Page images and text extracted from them
= = = = =
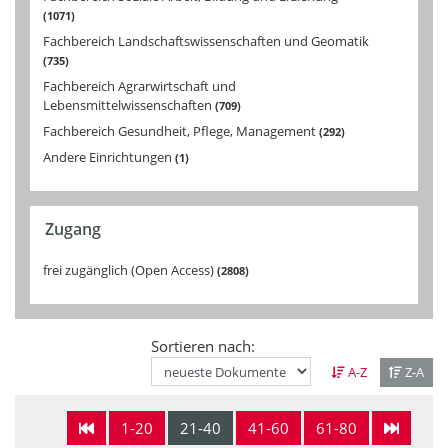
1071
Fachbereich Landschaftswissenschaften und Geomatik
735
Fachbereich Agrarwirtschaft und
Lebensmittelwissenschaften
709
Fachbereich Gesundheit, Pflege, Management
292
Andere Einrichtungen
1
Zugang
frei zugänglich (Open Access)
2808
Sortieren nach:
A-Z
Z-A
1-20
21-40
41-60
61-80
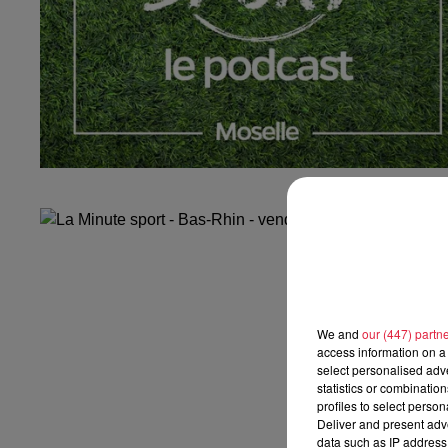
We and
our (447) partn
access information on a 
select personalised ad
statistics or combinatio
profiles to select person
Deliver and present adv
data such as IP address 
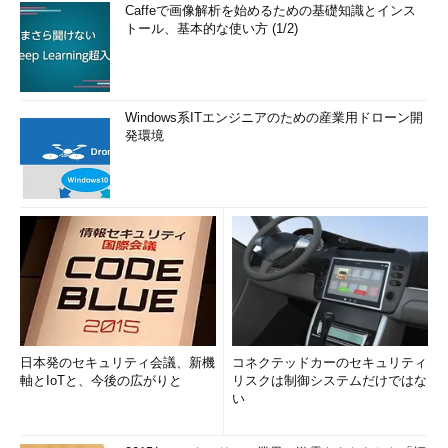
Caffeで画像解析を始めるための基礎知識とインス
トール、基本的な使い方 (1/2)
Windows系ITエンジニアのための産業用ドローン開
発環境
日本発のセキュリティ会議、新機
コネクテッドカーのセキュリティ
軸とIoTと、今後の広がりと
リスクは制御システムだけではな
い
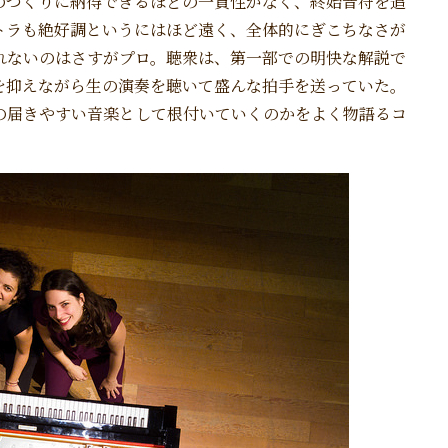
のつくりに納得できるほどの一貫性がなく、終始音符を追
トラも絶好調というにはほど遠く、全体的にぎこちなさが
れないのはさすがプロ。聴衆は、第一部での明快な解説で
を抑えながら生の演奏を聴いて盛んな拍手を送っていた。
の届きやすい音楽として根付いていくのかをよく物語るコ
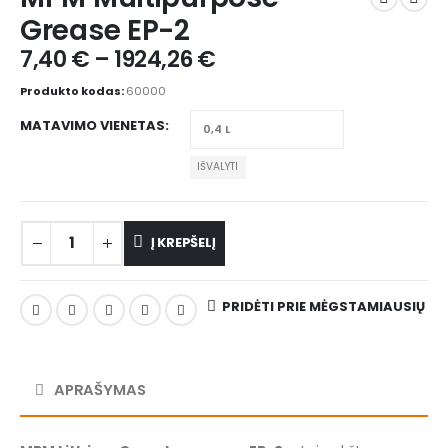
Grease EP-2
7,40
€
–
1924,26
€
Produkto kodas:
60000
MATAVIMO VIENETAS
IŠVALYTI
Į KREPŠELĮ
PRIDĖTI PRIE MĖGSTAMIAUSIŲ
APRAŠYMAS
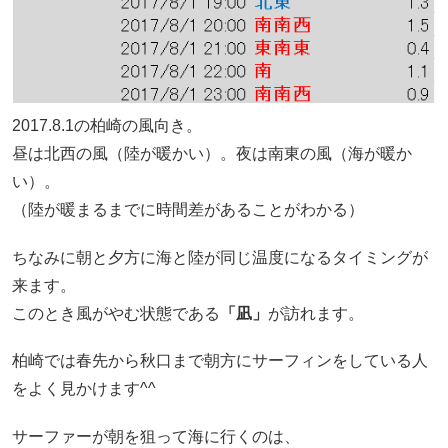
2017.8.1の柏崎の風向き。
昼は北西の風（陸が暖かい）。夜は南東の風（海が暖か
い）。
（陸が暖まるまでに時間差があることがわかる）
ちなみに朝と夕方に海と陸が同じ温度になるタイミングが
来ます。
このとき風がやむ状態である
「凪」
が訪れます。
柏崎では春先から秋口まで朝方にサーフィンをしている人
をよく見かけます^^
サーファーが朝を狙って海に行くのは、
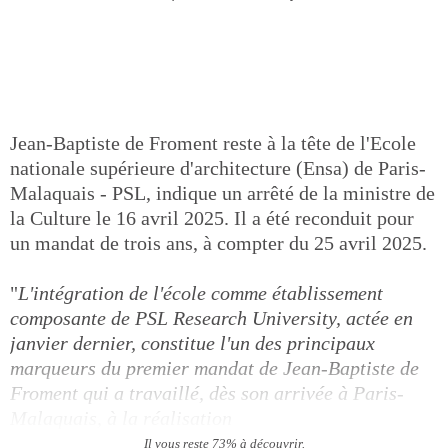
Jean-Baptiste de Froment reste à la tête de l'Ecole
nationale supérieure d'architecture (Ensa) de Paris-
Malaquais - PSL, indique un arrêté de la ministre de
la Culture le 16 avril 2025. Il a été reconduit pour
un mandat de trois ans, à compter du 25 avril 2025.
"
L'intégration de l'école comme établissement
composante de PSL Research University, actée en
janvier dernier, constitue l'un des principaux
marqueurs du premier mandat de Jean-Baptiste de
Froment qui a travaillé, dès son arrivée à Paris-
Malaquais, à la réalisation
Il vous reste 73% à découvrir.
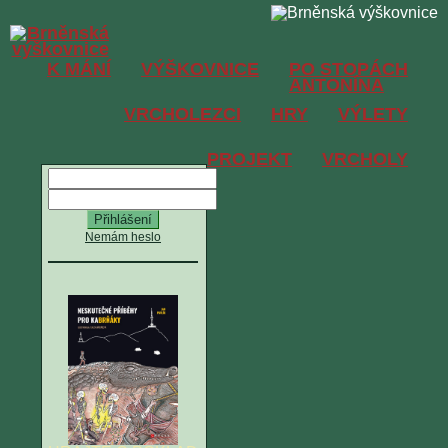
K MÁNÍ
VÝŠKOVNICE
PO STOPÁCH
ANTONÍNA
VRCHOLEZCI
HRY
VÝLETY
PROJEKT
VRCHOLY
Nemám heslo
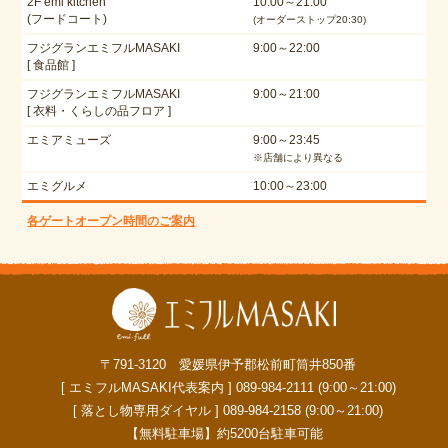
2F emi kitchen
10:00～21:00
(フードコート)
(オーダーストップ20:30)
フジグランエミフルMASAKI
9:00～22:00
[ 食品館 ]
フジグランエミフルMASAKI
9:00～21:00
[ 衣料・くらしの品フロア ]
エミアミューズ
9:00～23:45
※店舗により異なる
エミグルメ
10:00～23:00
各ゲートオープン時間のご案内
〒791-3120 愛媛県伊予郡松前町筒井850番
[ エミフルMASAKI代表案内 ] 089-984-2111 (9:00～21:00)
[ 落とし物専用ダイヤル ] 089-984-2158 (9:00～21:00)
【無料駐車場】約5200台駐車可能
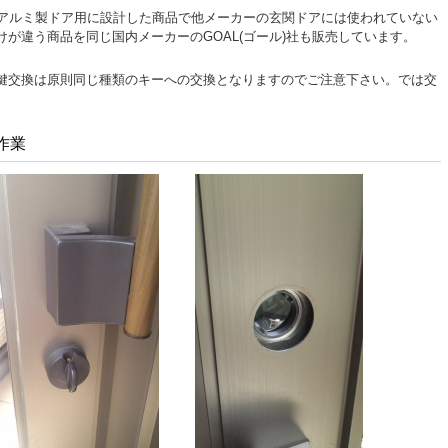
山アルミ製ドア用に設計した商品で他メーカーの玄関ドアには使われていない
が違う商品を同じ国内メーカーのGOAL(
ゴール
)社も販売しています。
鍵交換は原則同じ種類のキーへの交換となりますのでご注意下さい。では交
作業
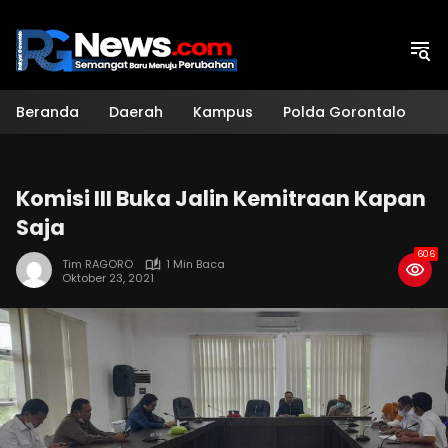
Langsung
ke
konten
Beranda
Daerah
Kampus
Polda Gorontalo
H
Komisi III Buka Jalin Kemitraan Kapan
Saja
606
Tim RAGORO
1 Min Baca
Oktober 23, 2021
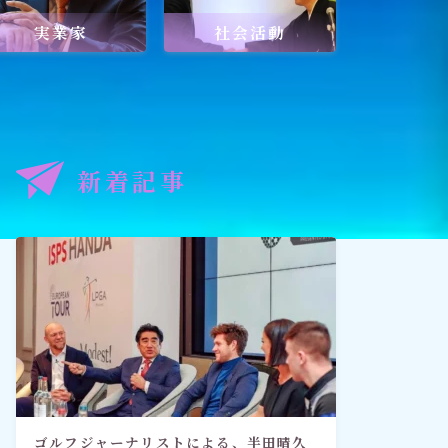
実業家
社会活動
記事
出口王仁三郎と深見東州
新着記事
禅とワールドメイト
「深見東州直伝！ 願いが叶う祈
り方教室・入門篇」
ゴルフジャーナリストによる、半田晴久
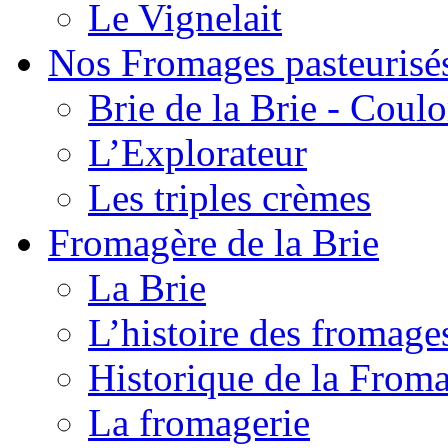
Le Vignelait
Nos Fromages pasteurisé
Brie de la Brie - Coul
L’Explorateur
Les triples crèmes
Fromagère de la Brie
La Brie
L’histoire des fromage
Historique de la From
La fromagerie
= = = = =
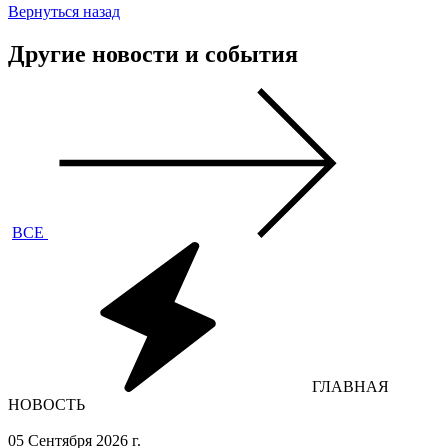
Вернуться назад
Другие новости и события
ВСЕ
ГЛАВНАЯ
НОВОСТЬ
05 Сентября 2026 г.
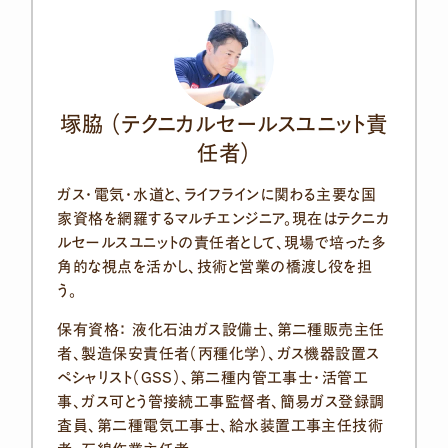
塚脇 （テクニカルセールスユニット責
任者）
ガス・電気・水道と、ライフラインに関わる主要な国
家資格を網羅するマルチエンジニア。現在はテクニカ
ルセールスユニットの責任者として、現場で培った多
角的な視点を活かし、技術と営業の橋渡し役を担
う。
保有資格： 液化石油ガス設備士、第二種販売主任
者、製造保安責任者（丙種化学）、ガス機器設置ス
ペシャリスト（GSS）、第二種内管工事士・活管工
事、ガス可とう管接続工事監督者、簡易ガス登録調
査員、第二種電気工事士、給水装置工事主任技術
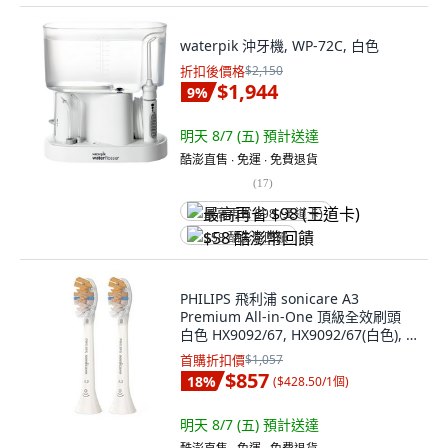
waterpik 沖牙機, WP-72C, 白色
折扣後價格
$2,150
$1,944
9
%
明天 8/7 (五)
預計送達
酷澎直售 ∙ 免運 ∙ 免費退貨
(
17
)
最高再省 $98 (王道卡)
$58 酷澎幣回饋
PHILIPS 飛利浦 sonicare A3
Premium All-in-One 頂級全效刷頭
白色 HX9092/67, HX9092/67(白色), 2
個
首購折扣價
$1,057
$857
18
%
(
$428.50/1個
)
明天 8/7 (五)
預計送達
= = = = =
Instructions for the task:
Render the material as a Markdown table with the columns Row and Text. Begin at the line that contains "Caffeで画像解析を始めるための基礎知識とインス", end with the line that contains "サーファーが朝を狙って海に行くのは、", give each line a row number, skip blank lines, and leave the pictures out.

Your solution:
| Row | Text |
|---|---|
| 1 | Caffeで画像解析を始めるための基礎知識とインス |
| 2 | トール、基本的な使い方 (1/2) |
| 3 | Windows系ITエンジニアのための産業用ドローン開 |
| 4 | 発環境 |
| 5 | 日本発のセキュリティ会議、新機 |
| 6 | コネクテッドカーのセキュリティ |
| 7 | 軸とIoTと、今後の広がりと |
| 8 | リスクは制御システムだけではな |
| 9 | い |
| 10 | のつくりに納得できるほどの一貫性がなく、終始音符を追 |
| 11 | トラも絶好調というにはほど遠く、全体的にぎこちなさが |
| 12 | れないのはさすがプロ。聴衆は、第一部での明快な解説で |
| 13 | を抑えながら生の演奏を聴いて盛んな拍手を送っていた。 |
| 14 | の届きやすい音楽として根付いていくのかをよく物語るコ |
| 15 | Grease EP-2 |
| 16 | 7,40 |
| 17 | € |
| 18 | – |
| 19 | 1924,26 |
| 20 | € |
| 21 | Produkto kodas: |
| 22 | 60000 |
| 23 | MATAVIMO VIENETAS |
| 24 | IŠVALYTI |
| 25 | Į KREPŠELĮ |
| 26 | PRIDĖTI PRIE MĖGSTAMIAUSIŲ |
| 27 | APRAŠYMAS |
| 28 | 2017.8.1の柏崎の風向き。 |
| 29 | 昼は北西の風（陸が暖かい）。夜は南東の風（海が暖か |
| 30 | い）。 |
| 31 | （陸が暖まるまでに時間差があることがわかる） |
| 32 | ちなみに朝と夕方に海と陸が同じ温度になるタイミングが |
| 33 | 来ます。 |
| 34 | このとき風がやむ状態である |
| 35 | 「凪」 |
| 36 | が訪れます。 |
| 37 | 柏崎では春先から秋口まで朝方にサーフィンをしている人 |
| 38 | をよく見かけます^^ |
| 39 | サーファーが朝を狙って海に行くのは、 |